One such initiative involves the blackening of one of the three blades of multiple wind turbines at wind farms in Cavar (111 MW) in Navarre and Zorreras (20 MW) in Zahara de los Atunes (Cádiz) in Andalusia. The concept, which will be implemented in some of the company’s other wind farms, is based on a research conducted by the Norwegian Institute for Nature Research, which anticipates a 70% drop in the number of birds sighted after implementing this approach. The solution increases the contrast between the blades, making them easier to perceive for birds.

This operation involves sanding, cleaning, and painting the blades of completely built wind turbines 100 meters above the ground. To safeguard the safety of the specialized wind turbine maintenance and operation workers, the jobs are carried out when there is minimal wind and no rain. Each blade on the Cavar wind turbines is 65 meters long and up to 14 meters wide, so painting them can take up to a week.

The second of these attempts involves the application of two vinyl transfers that resemble gazing eyeballs to wind turbine towers. These one-metre-diameter concentric rings are placed between 3.5 and four metres from the wind turbines’ bases. Sticking these black figures to the white base of the wind turbine tower has been demonstrated to discourage birds of prey.
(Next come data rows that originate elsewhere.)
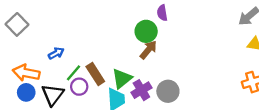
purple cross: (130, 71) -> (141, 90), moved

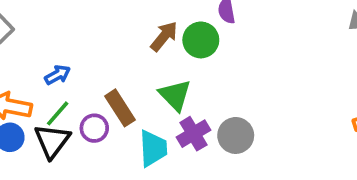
brown arrow: (148, 50) -> (164, 36), moved
green line: (73, 73) -> (58, 113), moved
green triangle: (122, 79) -> (175, 95), moved, turned -35

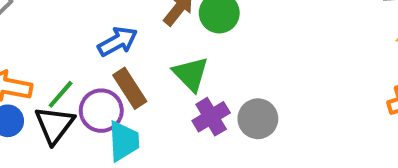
blue arrow: (58, 75) -> (118, 41), moved, size x1.4
purple circle: (94, 128) -> (101, 111), size x1.4
cyan trapezoid: (153, 148) -> (124, 141), moved

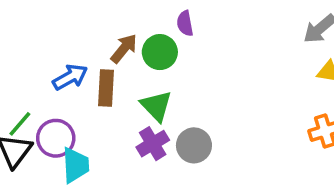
green triangle: (191, 74) -> (156, 106), moved
brown rectangle: (130, 88) -> (106, 88), moved, turned 36

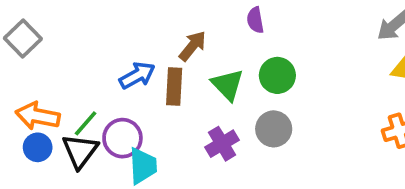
green circle: (160, 52) -> (277, 75), moved
green triangle: (156, 106) -> (228, 85), moved
gray circle: (194, 145) -> (274, 129), moved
Applying vinyl shapes to wind turbines

The approach was applied in seven Burgos wind farms, involving the application of these vinyl shapes to over 60 wind turbines at the Ballestas-Casetona, Cotera, Páramo Vega, Urbel del Castillo, Valdeporres, Vias, and Fuente Blanca wind farms. The project has no effect on the wind turbine structure and has no effect on the operating systems or electricity produced by these power facilities.

There are plans to construct these vinyl shapes at six more wind farms in Burgos province, with the prospect of expanding the concept being considered.

This strategy has been tried and tested at the airport of Lourdes-Tarbes-Pyrénnés in south-eastern France, and it has proven effective in keeping birds away. When the vinyl shapes were deployed, there was a 66% reduction in the number of birds of prey detected in the airport area.

Iberdrola has fully integrated ecosystem biological diversity conservation into its strategy, demonstrating that a competitive, clean, and sustainable energy supply can coexist in harmony with the environment.

By committing to the net beneficial impact of new infrastructure improvements, the firm hopes to achieve “no net loss” of biodiversity by 2030. In this regard, it has implemented over 1,450 biodiversity-protection measures in the previous three years alone, integrating renewable project development with ecosystem biological diversity conservation and care for flora, animals, and natural assets.

Among other steps to accomplish its environmental targets, Iberdrola has launched the Trees Programme, through which it plans to plant 20 million trees by the end of the decade, capturing around six million tonnes of CO2.